The amygdala is a part of the brain that is responsible for emotions and learning. It is made up of four different groups of nuclei. Some disorders such as autism and anxiety are linked to abnormalities in the amygdala function. Although it is crucial for human development, little is known about the structural and functional growth of the amygdala, especially in terms of its nuclei.
Recent studies found that the amygdala's functional development continues through adolescence, but its structural growth is inconsistent. Some studies show no change in the amygdalar volume, while others report a slight increase or different changes between boys and girls. It is suggested that the development of the amygdala's connectivity patterns may be the reason for functional growth.
Studies on non-human primates revealed that the amygdala's maturing connectivity patterns affect its function in the brain. Projections from the amygdala mature well after birth, meaning they are refined as social and emotional development occurs. Animal studies also showed that the four main nucleus groups within the amygdala have diverse functions and connectivity.
Previous neuroimaging research found that the amygdala's nuclei could be estimated in humans but only in adults. It is unknown if the structural connectivity of the amygdala changes through human development and if all the nucleus groups undergo developmental changes in DWI (diffusion weighted imaging) connectivity.
To address this gap, the research team measured developmental changes in the probability of connections between the amygdala's nuclei and the rest of the brain using DWI probabilistic tractography. The team found that the amygdala does become more specific in its DWI connectivity patterns with age. They also discovered that they could predict an individual's age based on the amygdala's connectivity pattern. Finally, they segmented the amygdala into its four main nucleus groups to see which subregion of the amygdala changed during development.
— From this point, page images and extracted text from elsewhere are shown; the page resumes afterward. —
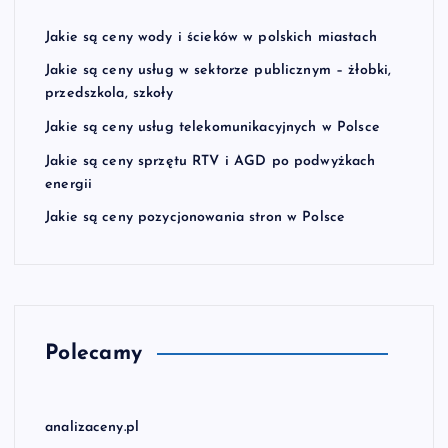
Jakie są ceny wody i ścieków w polskich miastach
Jakie są ceny usług w sektorze publicznym – żłobki,
przedszkola, szkoły
Jakie są ceny usług telekomunikacyjnych w Polsce
Jakie są ceny sprzętu RTV i AGD po podwyżkach
energii
Jakie są ceny pozycjonowania stron w Polsce
Polecamy
analizaceny.pl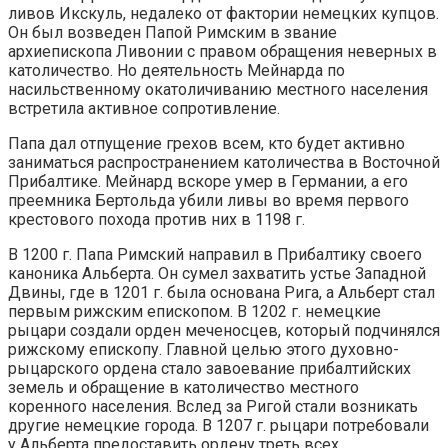
ливов Икскуль, недалеко от фактории немецких купцов.
Он был возведен Папой Римским в звание
архиепископа Ливонии с правом обращения неверных в
католичество. Но деятельность Мейнарда по
насильственному окатоличиванию местного населения
встретила активное сопротивление.
Папа дал отпущение грехов всем, кто будет активно
заниматься распространением католичества в Восточной
Прибалтике. Мейнард вскоре умер в Германии, а его
преемника Бертольда убили ливы во время первого
крестового похода против них в 1198 г.
В 1200 г. Папа Римский направил в Прибалтику своего
каноника Альберта. Он сумел захватить устье Западной
Двины, где в 1201 г. была основана Рига, а Альберт стал
первым рижским епископом. В 1202 г. немецкие
рыцари создали орден меченосцев, который подчинялся
рижскому епископу. Главной целью этого духовно-
рыцарского ордена стало завоевание прибалтийских
земель и обращение в католичество местного
коренного населения. Вслед за Ригой стали возникать
другие немецкие города. В 1207 г. рыцари потребовали
у Альберта предоставить ордену треть всех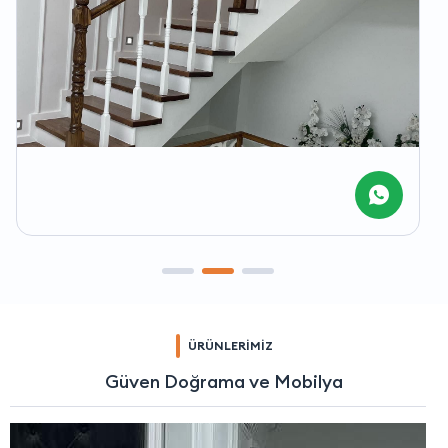
ÜRÜNLERİMİZ
Güven Doğrama ve Mobilya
In this study, we aimed to understand how the structure of the human amygdala, a key emotional processing center in the brain, changes during development. To do this, we studied over 150 subjects aged 5 to 30 years, analyzing the amygdala's connections with other regions of the brain using diffusion-weighted imaging(DWI) and a machine-learning approach.
Our results revealedthat the amygdala is initially connected with a broad range of cortical and subcortical regions in children, but becomes increasingly sparser and more targeted in its connections with age. We found that certain regions were highly predictive of age; in particular, younger ages were associated with higheramygdala connectivity to certain occipitotemporal and subcortical/basal ganglia regions, while higher connectivity to the para-hippocampus and hippocampus predicted older ages. These age-related changes were not general to all targets of the brain, but rather were specific to a subset of the amygdala's connectivity pattern.
Interestingly, we also discovered unexpected predictors of age, such as the parietal cortices, which are not commonly considered part of the "affective" or limbic network. Our findings suggest that these connections can be detected with tractography and demonstrate the benefits of using DWI fingerprints combined with machine-learning approaches to explore connectivity patterns in the human brain.
We also observed that while most of the predictive connections decreased with age, some regions, such as the para-hippocampal cortex and hippocampus, showed increased connectivity with the amygdala in adults compared to children. This suggests an increasing role for the amygdala in integrating emotional content during contextual processing and memory encoding.
Our results also revealed that the different nuclei of the amygdala show developmental differences in both connectivity patterns and how those patterns change across development. The basal, lateral, and central nuclei showed the strongest correlations with age and best reflected the changes seen at the level of the whole amygdala, suggesting that the developmental changes observed at the level of the whole amygdala are principally the result of development of these nuclei.
Overall, our findings demonstrate the dynamic developmental trajectory of connectivity with the amygdala and discern the specific anatomical targets whose connectivity changes the most. While non-invasive methods such as DWI have their limitations, they are the only alternative for studying the development of human brain anatomy in both health and illness. Our present findings provide insights into the functional maturation of the amygdala and its connectivity patterns and may have implications for the treatment of emotional disorders.